研究課題/領域番号 |
18K15683
|
研究機関 | 京都府立医科大学 |
研究代表者 |
外崎 円 京都府立医科大学, 医学部, 研究員 (70745637)
|
研究期間 (年度) |
2018-04-01 – 2020-03-31
|
キーワード | 先天異常学 / 細胞周期 / ASPM |
研究実績の概要 |
(1)Fucci発現脳特異的Aspm欠損マウス(Fucci-NesCre;Aspmflox/flox)の作製:当該マウスを作製するにあたり交配の組み合わせを検討し、Fucci-Aspmflox/floxホモ親とNesCre;Aspmflox/+ヘテロ親の組み合わせが、効率的にFucci-NesCre;Aspmflox/flox (Aspm cKO)を作製できることが分かった。 (2)脳スライスの作製方法の検討:まず、Aspm cKOでアポトーシスが多く発生したE12.5, E14.5における冠状断スライスの効率的な作成方法を検討した。

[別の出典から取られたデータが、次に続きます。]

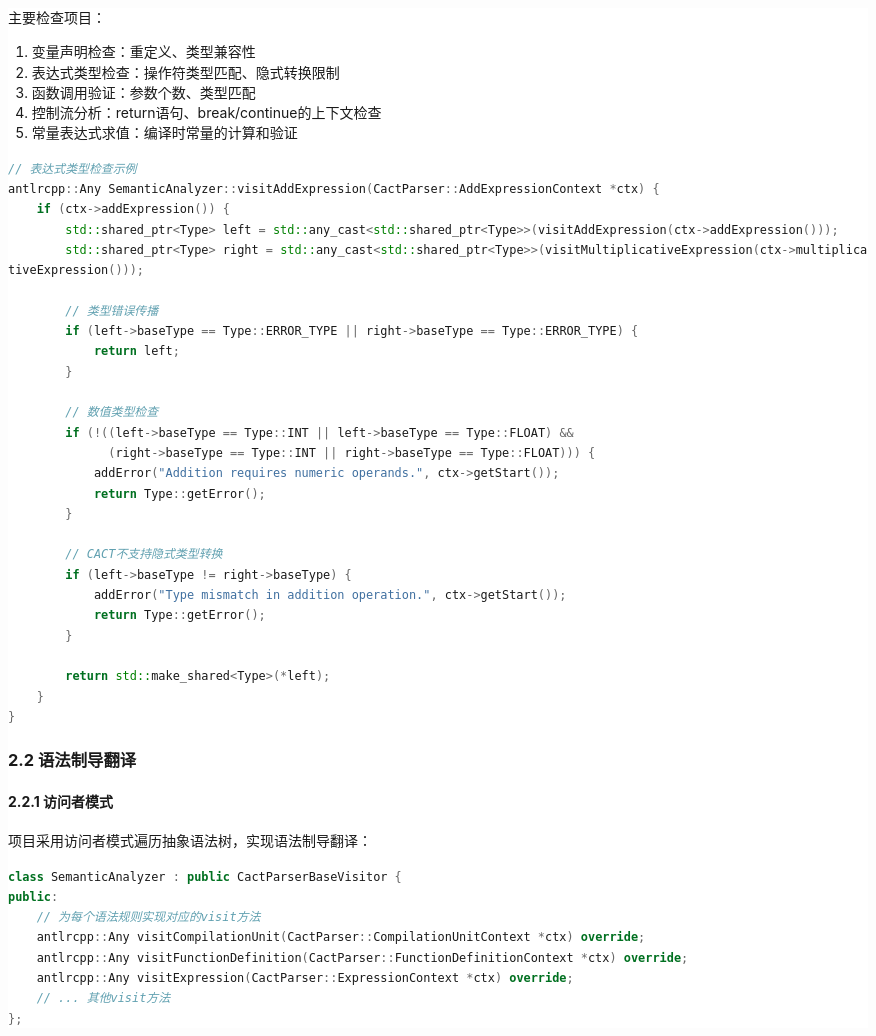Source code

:主要检查项目：

  1. 变量声明检查：重定义、类型兼容性
  2. 表达式类型检查：操作符类型匹配、隐式转换限制
  3. 函数调用验证：参数个数、类型匹配
  4. 控制流分析：return语句、break/continue的上下文检查
  5. 常量表达式求值：编译时常量的计算和验证

```cpp
// 表达式类型检查示例
antlrcpp::Any SemanticAnalyzer::visitAddExpression(CactParser::AddExpressionContext *ctx) {
    if (ctx->addExpression()) {
        std::shared_ptr<Type> left = std::any_cast<std::shared_ptr<Type>>(visitAddExpression(ctx->addExpression()));
        std::shared_ptr<Type> right = std::any_cast<std::shared_ptr<Type>>(visitMultiplicativeExpression(ctx->multiplicativeExpression()));
        
        // 类型错误传播
        if (left->baseType == Type::ERROR_TYPE || right->baseType == Type::ERROR_TYPE) {
            return left;
        }
        
        // 数值类型检查
        if (!((left->baseType == Type::INT || left->baseType == Type::FLOAT) &&
              (right->baseType == Type::INT || right->baseType == Type::FLOAT))) {
            addError("Addition requires numeric operands.", ctx->getStart());
            return Type::getError();
        }
        
        // CACT不支持隐式类型转换
        if (left->baseType != right->baseType) {
            addError("Type mismatch in addition operation.", ctx->getStart());
            return Type::getError();
        }
        
        return std::make_shared<Type>(*left);
    }
}
```

### 2.2 语法制导翻译

#### 2.2.1 访问者模式

项目采用访问者模式遍历抽象语法树，实现语法制导翻译：

```cpp
class SemanticAnalyzer : public CactParserBaseVisitor {
public:
    // 为每个语法规则实现对应的visit方法
    antlrcpp::Any visitCompilationUnit(CactParser::CompilationUnitContext *ctx) override;
    antlrcpp::Any visitFunctionDefinition(CactParser::FunctionDefinitionContext *ctx) override;
    antlrcpp::Any visitExpression(CactParser::ExpressionContext *ctx) override;
    // ... 其他visit方法
};
```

E12.5は大脳壁構造が未発達であり、正確に観察面をとらえることが困難であったが、E14.5は大脳壁が発達しており実体顕微鏡下で取り扱いが可能であった。さらに、ビブラトームと比べ、顕微鏡下で自作の極小メスにより短冊状にスライスすることで、操作工程の簡略化できダメージも少なくFucciの発現が明瞭に確認できた。このことから、E14.5を対象とすることが妥当であると考えた。 (3)Fucci発現細胞のタイムラプス観察:つぎに、脳スライスをコラーゲンで包埋し、顕微鏡に設置したインキュベータ内で培養しながら、5分間隔で16時間連続観察した。既報どおり、Fucciが細胞周期のS/G2/Mを緑色、G1/G0期を赤色の蛍光タンパク質で細胞核を可視化するように、当該マウスにおいても、脳室帯に緑色、中間帯および皮質板に赤色の核を有する細胞を明瞭に認めた。しかし、Fucci蛍光は経時的な変化をするものの、細胞周期に連動するエレベータ運動については下降する緑色の細胞のみ観察され、G1期の上昇する赤色の細胞の挙動をとらえることができなかった。脳スライスでの検証が困難であると考え、現在分散培養系によるタイムラプス観察条件を検討している。
|
現在までの達成度 (区分) |
現在までの達成度 (区分)
3: やや遅れている
理由
Fucci-NesCre;Aspmfloxマウスを用いた脳スライスによるタイムラプス観察において、当初計画していた動態観察が困難であることが分かった。現在、当該マウス由来の神経幹細胞を用いた方法に変更し、解析を進める予定である。
|
今後の研究の推進方策 |
(1)タイムラプスによる細胞周期解析:まず、G1期の核が赤色の蛍光、S/G2/M期の核が緑色の蛍光を発するFucciを発現する遺伝子改変マウス由来の野生型神経幹細胞(NSC)を用いて、観察条件を確立する。この方法を用いて、Fucci-NesCre;Aspmflox/flox(Aspm KO)胎仔由来のNSCの挙動と比較する。さらに、観察終了時点でのNSCサブタイプを蛍光細胞染色などで解析し、増殖・分化および、対称・非対称分裂情報を取得し、単一細胞レベルでのWTとAspm KOの違いを調べる。 (2)遺伝子発現解析:胎齢14.5日目のAspm KOおよび野生型の胎仔脳の側脳室周囲増殖細胞層を回収し、Aspm依存的に変動するDNA損傷修復関連分子、アポトーシスに関連する遺伝子群を判別する。
|
次年度使用額が生じた理由 |
初年度の計画に変更が生じ、解析方法の追加に伴い前倒し請求を実施した。これは、解析用の当該マウスの作製、輸送費および細胞培養関連費への充当を予定していた。しかし、想定よりもマウス作製の効率が高くなり、作製回数が抑えられ輸送費に余剰が出た。次年度は、野生型と変異型間の遺伝子発現解析を行う。さらに培養細胞を用いたタイムラプス解析により、蛍光色および細胞形態から増殖・分化、対称・非対称分裂情報の取得および細胞死の有無を検証する。これらにより、神経幹細胞の細胞周期制御とアポトーシス発生におけるAspmの役割を推察する。